Koch found life after his years in office to be quite rewarding. He secured a cushy position in the major law firm of Bryan Cave and kept busy with such ventures as writing movie reviews, public appearances at $20,000 each, turning out murder mysteries, and becoming a judge on the tabloid television show “The People’s Court.” While continuing to live in a comfortable rental apartment in New York’s Greenwich Village, he became a millionaire many times over.

In 2004, Koch—nominally still a Democrat—endorsed George W. Bush for re-election and spoke at the Republican National Convention. His right-wing views were bound up with his political identification with Zionism. He unconditionally backed the Iraq war and derided the Democrats for not having the “stomach to go after the terrorists” and for supposedly advancing “an anti-Israel philosophy.”

An examination of Koch’s legacy exposes the class reality behind the orchestrated praise for his accomplishments. The expansion of affordable housing is claimed as his greatest achievement, with a $5 billion capital program in the mid-1980s allegedly leading in subsequent decades to more than 200,000 new apartments. In fact, the crisis of affordable housing has never been greater, with huge numbers of workers paying up to 50 percent of their income on housing costs, and with the official count of occupants of the city shelter system hitting new records every month.

The claim that Koch ushered in campaign finance reform is particularly laughable, considering the fact that for the past 12 years the mayor has been a multibillionaire who has spent hundreds of millions of dollars of his vast fortune to win the keys to Gracie Mansion.

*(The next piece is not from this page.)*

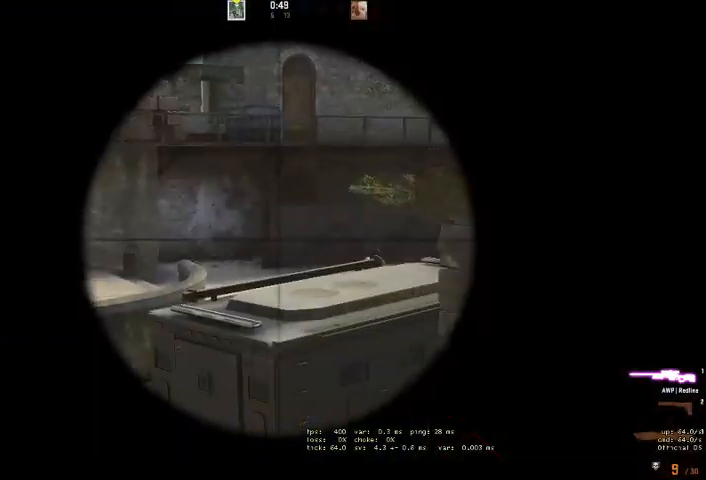
Gameplay with keyboard and mouse; each line is a JSON object with the keys and mouse buttons held at the frame after it. "events" lists presses ("down") and releases ("up") of "a", "ctrl", "d", "e", "q", "s", "shift", "space", "w", "mouse_left", "mouse_wheel", "mouse_right" and "mouse_mb4" between this image and that frame as [ms after this image, input, new state], when the widget could be followed in between. "mouse_left", "mouse_wheel", "mouse_right", "mouse_mb4" = the "left", "wheel", "right", "mb4" buttons of the "mouse" list. No other keys are recorded. "wheel" means that the mouse wheel is clicked or scrolled. Mouse movement is not recorded.
{"keys": ["shift"], "mouse": [], "events": []}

As for inequality, even Koch’s most enthusiastic admirers are not talking about that, not five years after the financial collapse and amidst continuing mass unemployment coupled with massive Wall Street bonuses and daily revelations of the incestuous and corrupt relations between the financial parasites and every level of government.

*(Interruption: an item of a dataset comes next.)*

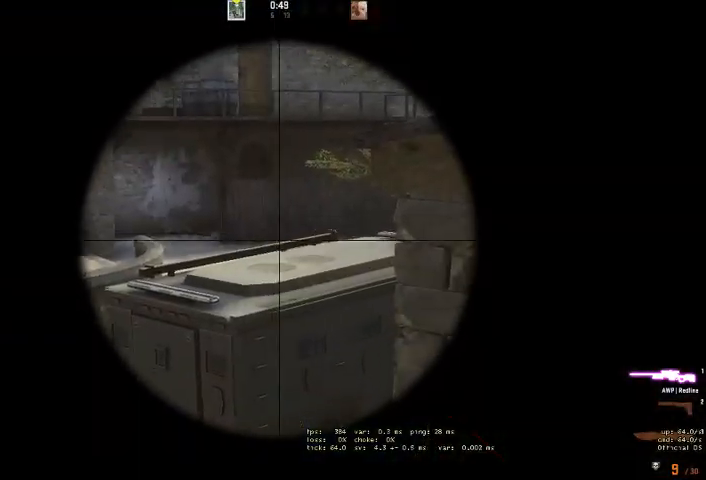
{"keys": ["shift"], "mouse": [], "events": []}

Koch typified in his own brash way a shift to the right by the whole political establishment. The ruling class needed demagogues like Koch as its crisis not only made it impossible to provide reforms as in the past, but made it necessary to take those timid reforms back.

In mourning Koch, the financial oligarchy and its media are no doubt conscious that the extreme social polarization that prevails in New York City and around the country make it increasingly difficult to secure a popular base for the redoubled assault on social conditions of the broad mass of working people that is being driven by the crisis of capitalism.